Em crise financeira, UFMG prepara restrição às aulas de campo

Depois de cortar material de limpeza, segurança e reduzir água, cortes chegam às classes da área de ciências biológicas ministradas fora. Meta é evitar novas horas extras


postado em 17/03/2015 06:00 / atualizado em 17/03/2015 07:19

Em reação às restrições, que obrigam funcionários e estudantes a levar até papel higiênico, alunos promoveram protesto ontem com aula aberta diante do prédio da reitoria(foto: Paulo Filgueiras/EM/D.A Press)
Em reação às restrições, que obrigam funcionários e estudantes a levar até papel higiênico, alunos promoveram protesto ontem com aula aberta diante do prédio da reitoria (foto: Paulo Filgueiras/EM/D.A Press)

Falta de tudo um pouco: de produtos de higiene a aulas práticas. Alunos e professores da Universidade Federal de Minas Gerais (UFMG) têm sentido na pele os efeitos do corte orçamentário que atingiu em cheio a educação no país. Ontem, houve protesto no Pampulha. E estudantes organizam outra manifestação, na quinta, contra a redução de R$ 30 milhões nas verbas previstas para a instituição. Agravados pela diminuição de repasses mensais por parte da União, os relatos são de problemas de manutenção e de aquisição de material de consumo em vários departamentos, prejudicando ensino, pesquisa e extensão. A esperança para equacionar o problema, realidade também nas instituições públicas de ensino superior do interior do estado, é a aprovação da Lei de Diretrizes Orçamentárias de 2015, parada no Congresso Nacional.

Professor do Instituto de Ciências Biológicas (ICB), Evanguedes Kalapothakis, um dos organizadores da mobilização de ontem, diz que documento recente da universidade informa sobre dificuldades adicionais, agora com aulas de campo. Elas serão reduzidas ou cortadas, para evitar pagamento de hora extra a motoristas. Ele ressalta ainda que problemas já existentes de infraestrutura terão chance remota de serem solucionados.
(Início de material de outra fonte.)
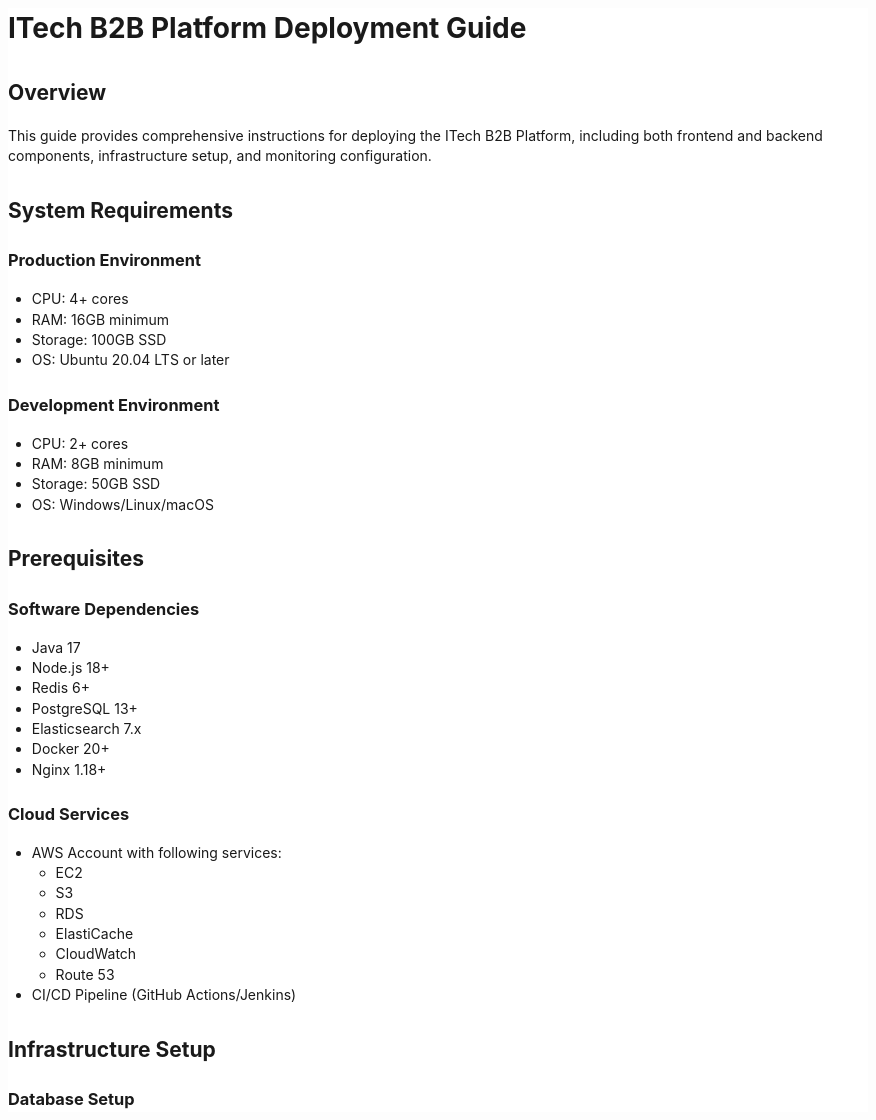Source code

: # ITech B2B Platform Deployment Guide

## Overview

This guide provides comprehensive instructions for deploying the ITech B2B Platform, including both frontend and backend components, infrastructure setup, and monitoring configuration.

## System Requirements

### Production Environment
- CPU: 4+ cores
- RAM: 16GB minimum
- Storage: 100GB SSD
- OS: Ubuntu 20.04 LTS or later

### Development Environment
- CPU: 2+ cores
- RAM: 8GB minimum
- Storage: 50GB SSD
- OS: Windows/Linux/macOS

## Prerequisites

### Software Dependencies
- Java 17
- Node.js 18+
- Redis 6+
- PostgreSQL 13+
- Elasticsearch 7.x
- Docker 20+
- Nginx 1.18+

### Cloud Services
- AWS Account with following services:
  - EC2
  - S3
  - RDS
  - ElastiCache
  - CloudWatch
  - Route 53
- CI/CD Pipeline (GitHub Actions/Jenkins)

## Infrastructure Setup

### Database Setup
Segundo Kalapothakis, transtornos constantes na rede elétrica têm causado perdas significativas de equipamentos caros (de cerca de R$ 1 milhão) no setor em que atua: “Picos de energia têm queimado aparelhos valiosos, de forma muito prejudicial”. Outra preocupação é com a demissão de funcionários terceirizados da segurança e limpeza. “O câmpus é escuro e muito grande e isso gera insegurança”, diz.
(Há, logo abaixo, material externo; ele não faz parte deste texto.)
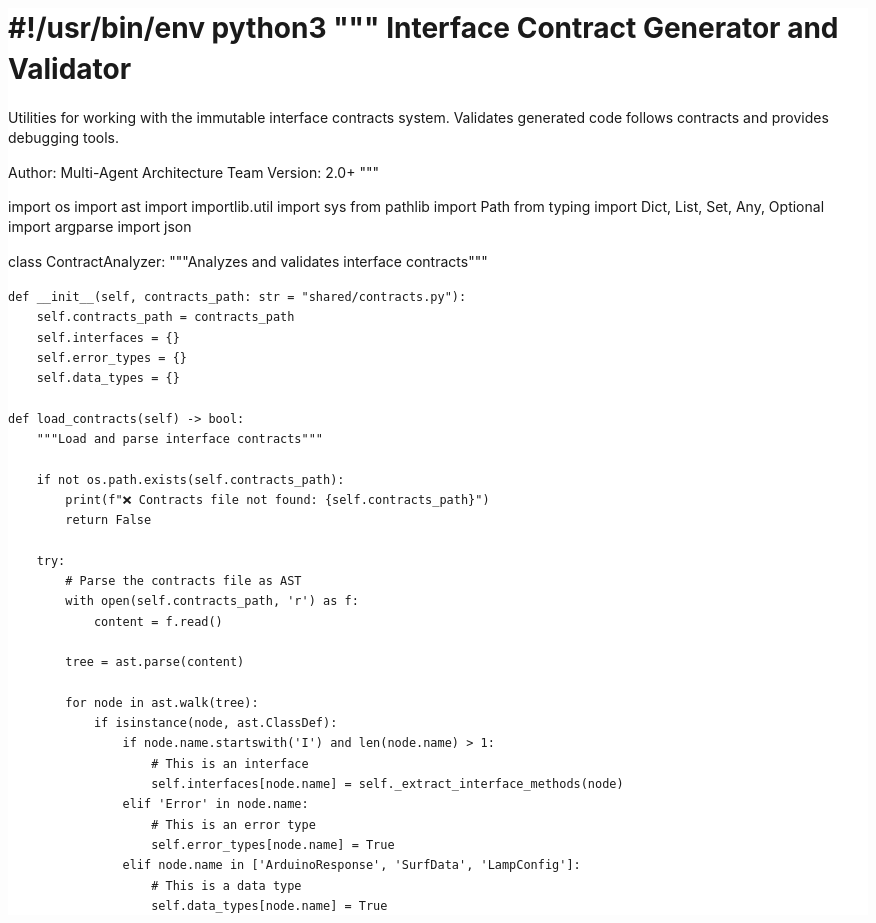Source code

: #!/usr/bin/env python3
"""
Interface Contract Generator and Validator
==========================================

Utilities for working with the immutable interface contracts system.
Validates generated code follows contracts and provides debugging tools.

Author: Multi-Agent Architecture Team
Version: 2.0+
"""

import os
import ast
import importlib.util
import sys
from pathlib import Path
from typing import Dict, List, Set, Any, Optional
import argparse
import json


class ContractAnalyzer:
    """Analyzes and validates interface contracts"""
    
    def __init__(self, contracts_path: str = "shared/contracts.py"):
        self.contracts_path = contracts_path
        self.interfaces = {}
        self.error_types = {}
        self.data_types = {}
        
    def load_contracts(self) -> bool:
        """Load and parse interface contracts"""
        
        if not os.path.exists(self.contracts_path):
            print(f"❌ Contracts file not found: {self.contracts_path}")
            return False
        
        try:
            # Parse the contracts file as AST
            with open(self.contracts_path, 'r') as f:
                content = f.read()
            
            tree = ast.parse(content)
            
            for node in ast.walk(tree):
                if isinstance(node, ast.ClassDef):
                    if node.name.startswith('I') and len(node.name) > 1:
                        # This is an interface
                        self.interfaces[node.name] = self._extract_interface_methods(node)
                    elif 'Error' in node.name:
                        # This is an error type
                        self.error_types[node.name] = True
                    elif node.name in ['ArduinoResponse', 'SurfData', 'LampConfig']:
                        # This is a data type
                        self.data_types[node.name] = True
Essa tem sido dor de cabeça, principalmente, dos alunos, de acordo com um pesquisador da Faculdade de Filosofia e Ciências Humanas (Fafich), que pediu para que não fosse identificado. “O alerta está geral, com orientação de ir embora quando começar a escurecer”, conta. Ele relata ainda que não há papel higiênico nos banheiros da faculdade, obrigando professores e alunos a carregar rolos na bolsa. Bebedouros estão sendo instalados em substituição aos galões de água que havia nos departamentos. Copo descartável se tornou artigo de luxo. “Algumas secretarias estão pedindo aos professores que levem copos e já adiantaram que não sabem até quando haverá café.”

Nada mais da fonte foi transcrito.